Stattdessen liefert die Koalition selbst wohlgesinnten Experten und Medien mit einem wenig durchdacht wirkenden Vorgehen Stoff für Kritik. Dass das Justizministerium nie schlüssig darlegte, auf welcher rechtlichen Grundlage es die zum PiS-Propagandasender mutierte öffentliche Fernsehanstalt TVP neu aufstellte, ist nur ein Beispiel.
Die Regierung begründete ihre umstrittenen Schritte nicht nur in diesem Fall mit einer aus der Blockadepolitik des Präsidenten entstandenen Notlage. Das Argument mag eine gewisse Plausibilität besitzen.

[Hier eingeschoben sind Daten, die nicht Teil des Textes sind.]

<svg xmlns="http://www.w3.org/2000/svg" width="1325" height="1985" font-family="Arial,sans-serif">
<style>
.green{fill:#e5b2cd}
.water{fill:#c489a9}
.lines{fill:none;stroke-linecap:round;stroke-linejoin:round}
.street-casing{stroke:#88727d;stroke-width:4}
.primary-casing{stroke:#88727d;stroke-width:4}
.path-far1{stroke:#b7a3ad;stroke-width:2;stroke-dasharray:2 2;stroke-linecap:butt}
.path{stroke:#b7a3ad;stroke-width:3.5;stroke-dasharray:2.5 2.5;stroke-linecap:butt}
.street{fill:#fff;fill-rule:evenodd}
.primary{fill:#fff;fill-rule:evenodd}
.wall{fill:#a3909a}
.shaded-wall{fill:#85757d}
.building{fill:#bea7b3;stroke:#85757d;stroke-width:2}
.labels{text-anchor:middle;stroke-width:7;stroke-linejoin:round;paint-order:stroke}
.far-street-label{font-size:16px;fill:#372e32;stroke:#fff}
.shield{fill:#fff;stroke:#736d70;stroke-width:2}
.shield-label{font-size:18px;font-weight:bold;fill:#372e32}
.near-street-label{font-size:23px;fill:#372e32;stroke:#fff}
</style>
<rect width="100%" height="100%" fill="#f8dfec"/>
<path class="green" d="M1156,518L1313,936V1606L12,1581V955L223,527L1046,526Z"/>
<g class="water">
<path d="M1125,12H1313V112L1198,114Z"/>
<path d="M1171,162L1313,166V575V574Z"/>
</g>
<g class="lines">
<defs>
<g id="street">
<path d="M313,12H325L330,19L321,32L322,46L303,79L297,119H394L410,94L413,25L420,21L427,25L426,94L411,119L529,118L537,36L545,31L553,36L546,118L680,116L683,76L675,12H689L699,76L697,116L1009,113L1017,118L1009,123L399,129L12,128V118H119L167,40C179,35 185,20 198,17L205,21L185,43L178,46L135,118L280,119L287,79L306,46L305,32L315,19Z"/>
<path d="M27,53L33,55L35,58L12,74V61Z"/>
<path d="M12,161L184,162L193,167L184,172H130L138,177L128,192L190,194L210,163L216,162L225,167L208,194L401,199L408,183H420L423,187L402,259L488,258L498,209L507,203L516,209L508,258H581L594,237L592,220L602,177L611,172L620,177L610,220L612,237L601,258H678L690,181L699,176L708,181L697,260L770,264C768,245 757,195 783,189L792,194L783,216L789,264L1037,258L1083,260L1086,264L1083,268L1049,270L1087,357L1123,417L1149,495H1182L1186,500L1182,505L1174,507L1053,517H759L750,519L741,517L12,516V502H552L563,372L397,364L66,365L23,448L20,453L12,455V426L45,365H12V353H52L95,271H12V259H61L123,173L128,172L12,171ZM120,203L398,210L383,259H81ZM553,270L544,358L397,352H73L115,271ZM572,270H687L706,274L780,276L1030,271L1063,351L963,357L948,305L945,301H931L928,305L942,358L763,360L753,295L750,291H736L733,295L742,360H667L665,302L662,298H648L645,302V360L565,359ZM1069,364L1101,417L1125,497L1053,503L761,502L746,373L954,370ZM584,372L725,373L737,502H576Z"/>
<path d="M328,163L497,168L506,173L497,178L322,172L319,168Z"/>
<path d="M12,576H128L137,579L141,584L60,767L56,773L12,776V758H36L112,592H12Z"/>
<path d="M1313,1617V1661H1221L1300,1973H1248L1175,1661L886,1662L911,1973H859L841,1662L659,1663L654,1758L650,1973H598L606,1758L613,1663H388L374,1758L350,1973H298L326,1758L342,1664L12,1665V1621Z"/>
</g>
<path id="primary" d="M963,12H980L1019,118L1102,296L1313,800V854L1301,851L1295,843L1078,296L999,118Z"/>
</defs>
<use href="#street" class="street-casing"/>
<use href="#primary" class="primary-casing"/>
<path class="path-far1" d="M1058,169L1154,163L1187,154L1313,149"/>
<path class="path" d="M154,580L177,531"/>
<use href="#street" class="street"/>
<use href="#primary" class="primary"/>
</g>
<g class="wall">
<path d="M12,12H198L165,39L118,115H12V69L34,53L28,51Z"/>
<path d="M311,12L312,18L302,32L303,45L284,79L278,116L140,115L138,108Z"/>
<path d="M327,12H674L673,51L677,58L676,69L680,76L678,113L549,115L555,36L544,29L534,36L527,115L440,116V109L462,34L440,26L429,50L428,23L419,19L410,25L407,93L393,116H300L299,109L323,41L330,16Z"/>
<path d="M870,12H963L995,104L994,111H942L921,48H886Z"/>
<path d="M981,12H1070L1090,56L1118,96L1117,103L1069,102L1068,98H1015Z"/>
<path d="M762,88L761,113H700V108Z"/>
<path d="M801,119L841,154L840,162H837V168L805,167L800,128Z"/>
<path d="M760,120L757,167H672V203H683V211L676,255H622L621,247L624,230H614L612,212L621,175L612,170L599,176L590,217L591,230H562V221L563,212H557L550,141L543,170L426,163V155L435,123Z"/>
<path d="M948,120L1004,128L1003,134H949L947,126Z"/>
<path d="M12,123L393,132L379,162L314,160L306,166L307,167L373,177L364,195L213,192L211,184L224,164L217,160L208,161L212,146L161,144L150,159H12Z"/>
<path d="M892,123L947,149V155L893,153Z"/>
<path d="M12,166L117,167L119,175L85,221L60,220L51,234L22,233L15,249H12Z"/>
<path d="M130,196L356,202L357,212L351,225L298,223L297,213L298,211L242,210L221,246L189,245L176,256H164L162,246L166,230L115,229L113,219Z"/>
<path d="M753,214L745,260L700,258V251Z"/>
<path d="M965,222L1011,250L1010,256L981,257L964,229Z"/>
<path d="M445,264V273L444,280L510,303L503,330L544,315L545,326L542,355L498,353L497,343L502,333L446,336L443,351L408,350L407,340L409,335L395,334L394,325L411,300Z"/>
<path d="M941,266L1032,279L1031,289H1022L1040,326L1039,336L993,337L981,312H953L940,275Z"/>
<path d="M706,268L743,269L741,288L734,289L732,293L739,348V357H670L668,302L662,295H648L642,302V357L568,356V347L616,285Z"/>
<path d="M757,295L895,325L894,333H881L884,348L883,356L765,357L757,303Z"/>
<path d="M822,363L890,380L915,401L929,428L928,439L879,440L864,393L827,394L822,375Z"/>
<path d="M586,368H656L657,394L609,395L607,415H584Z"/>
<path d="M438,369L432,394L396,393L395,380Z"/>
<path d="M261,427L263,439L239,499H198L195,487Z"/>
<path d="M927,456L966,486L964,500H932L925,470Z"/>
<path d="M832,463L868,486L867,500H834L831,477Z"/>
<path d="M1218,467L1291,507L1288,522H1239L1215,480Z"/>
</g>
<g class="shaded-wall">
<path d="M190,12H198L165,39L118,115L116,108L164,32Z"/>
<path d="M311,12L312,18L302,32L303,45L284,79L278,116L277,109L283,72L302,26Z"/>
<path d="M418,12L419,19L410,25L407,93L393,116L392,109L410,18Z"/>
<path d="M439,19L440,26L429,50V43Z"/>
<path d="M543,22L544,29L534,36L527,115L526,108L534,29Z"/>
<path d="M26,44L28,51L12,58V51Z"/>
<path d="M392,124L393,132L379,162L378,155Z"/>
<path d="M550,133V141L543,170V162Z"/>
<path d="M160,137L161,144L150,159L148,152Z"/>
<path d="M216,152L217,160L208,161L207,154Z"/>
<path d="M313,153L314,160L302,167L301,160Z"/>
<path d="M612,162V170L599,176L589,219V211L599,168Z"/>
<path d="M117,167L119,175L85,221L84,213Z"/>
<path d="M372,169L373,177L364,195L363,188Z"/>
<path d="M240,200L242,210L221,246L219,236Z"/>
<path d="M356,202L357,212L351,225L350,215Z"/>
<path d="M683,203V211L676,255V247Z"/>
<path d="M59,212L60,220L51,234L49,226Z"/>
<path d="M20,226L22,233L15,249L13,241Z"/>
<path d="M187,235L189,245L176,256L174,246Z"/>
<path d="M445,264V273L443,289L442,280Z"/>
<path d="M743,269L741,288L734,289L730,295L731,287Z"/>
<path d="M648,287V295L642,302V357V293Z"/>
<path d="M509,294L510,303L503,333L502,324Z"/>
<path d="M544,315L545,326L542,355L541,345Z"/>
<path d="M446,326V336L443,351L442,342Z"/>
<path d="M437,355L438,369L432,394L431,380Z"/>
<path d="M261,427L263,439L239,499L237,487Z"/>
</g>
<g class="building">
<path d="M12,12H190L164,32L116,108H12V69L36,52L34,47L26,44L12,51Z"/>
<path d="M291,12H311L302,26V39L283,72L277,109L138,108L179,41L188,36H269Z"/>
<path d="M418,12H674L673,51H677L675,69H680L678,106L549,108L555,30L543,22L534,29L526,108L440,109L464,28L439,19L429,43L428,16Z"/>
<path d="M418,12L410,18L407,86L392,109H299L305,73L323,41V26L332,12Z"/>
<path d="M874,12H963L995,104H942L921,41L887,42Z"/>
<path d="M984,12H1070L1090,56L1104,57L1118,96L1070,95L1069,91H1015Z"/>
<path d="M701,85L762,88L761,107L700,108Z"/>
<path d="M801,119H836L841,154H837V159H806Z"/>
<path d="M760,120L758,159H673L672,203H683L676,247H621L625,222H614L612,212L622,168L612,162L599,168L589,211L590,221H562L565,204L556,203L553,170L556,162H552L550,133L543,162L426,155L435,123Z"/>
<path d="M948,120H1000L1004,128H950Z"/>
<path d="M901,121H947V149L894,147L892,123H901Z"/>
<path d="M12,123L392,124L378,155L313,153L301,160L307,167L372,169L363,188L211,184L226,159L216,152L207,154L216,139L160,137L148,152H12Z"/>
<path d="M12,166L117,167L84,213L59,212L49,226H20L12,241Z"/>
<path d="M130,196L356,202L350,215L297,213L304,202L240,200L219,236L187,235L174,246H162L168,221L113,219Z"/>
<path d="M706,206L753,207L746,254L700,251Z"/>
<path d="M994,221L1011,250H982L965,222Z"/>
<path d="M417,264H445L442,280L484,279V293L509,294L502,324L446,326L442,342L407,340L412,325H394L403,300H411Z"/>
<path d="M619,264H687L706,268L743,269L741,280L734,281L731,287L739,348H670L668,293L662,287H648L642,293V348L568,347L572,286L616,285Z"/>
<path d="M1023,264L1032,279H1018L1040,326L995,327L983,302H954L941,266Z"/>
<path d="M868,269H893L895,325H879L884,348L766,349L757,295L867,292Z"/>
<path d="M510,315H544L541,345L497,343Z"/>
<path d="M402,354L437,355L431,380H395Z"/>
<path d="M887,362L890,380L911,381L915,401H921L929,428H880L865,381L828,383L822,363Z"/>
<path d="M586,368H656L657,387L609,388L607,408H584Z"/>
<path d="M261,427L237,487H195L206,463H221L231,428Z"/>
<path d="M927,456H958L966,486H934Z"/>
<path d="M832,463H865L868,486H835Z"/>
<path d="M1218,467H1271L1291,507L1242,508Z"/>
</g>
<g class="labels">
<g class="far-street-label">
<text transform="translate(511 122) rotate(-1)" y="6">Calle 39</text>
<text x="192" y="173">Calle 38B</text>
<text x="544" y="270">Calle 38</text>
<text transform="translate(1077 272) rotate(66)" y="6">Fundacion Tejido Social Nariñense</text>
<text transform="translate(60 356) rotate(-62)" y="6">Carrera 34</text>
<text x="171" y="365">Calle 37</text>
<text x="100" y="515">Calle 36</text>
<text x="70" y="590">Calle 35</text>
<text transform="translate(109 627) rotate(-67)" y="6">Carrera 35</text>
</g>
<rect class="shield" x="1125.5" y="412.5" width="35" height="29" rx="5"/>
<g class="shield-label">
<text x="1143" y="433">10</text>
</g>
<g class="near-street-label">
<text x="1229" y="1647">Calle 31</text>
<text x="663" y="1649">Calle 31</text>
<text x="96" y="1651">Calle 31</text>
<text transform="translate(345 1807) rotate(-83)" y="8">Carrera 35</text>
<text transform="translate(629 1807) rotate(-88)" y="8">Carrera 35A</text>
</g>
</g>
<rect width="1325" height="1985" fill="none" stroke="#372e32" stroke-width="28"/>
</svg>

Es erinnert aber auch fatal an das Vorgehen der PiS, die wichtige Reformen oft in Nacht-und-Nebel-Aktionen durchdrückte. Eine Koalition, die Polen nicht weniger als die Rückkehr zur Demokratie versprach, muss sich an höheren Standards messen lassen.
Der Wunsch nach Rache
Gleichzeitig gibt es unter den Wählern der Regierenden aber einen Wunsch nach Rache für die als erniedrigend empfundenen acht Jahre unter PiS-Herrschaft. Sie wollen jene bestraft sehen, die ihre Macht missbrauchten. Um sie zu besänftigen, liess Tusk nach der Freilassung Romanowskis auf dem Messenger-Dienst X (früher Twitter) verlauten, dieser sei zwar wie in einem Gangsterfilm entkommen, werde aber früher oder später bestraft.
Damit, so die liberale Zeitung «Rzeczpospolita», spiele er aber jenen in die Hände, welche die Strafverfolgung von PiS-Exponenten als politisch motiviert bezeichnen. Mit solcher Rhetorik zeigt Tusk wenig Respekt für die Gewaltenteilung. Aber sie lenkt vom eigenen Unvermögen und der drohenden Blockade durch den Dissens in den eigenen Reihen ab. Dadurch droht eine grössere Regierungskrise.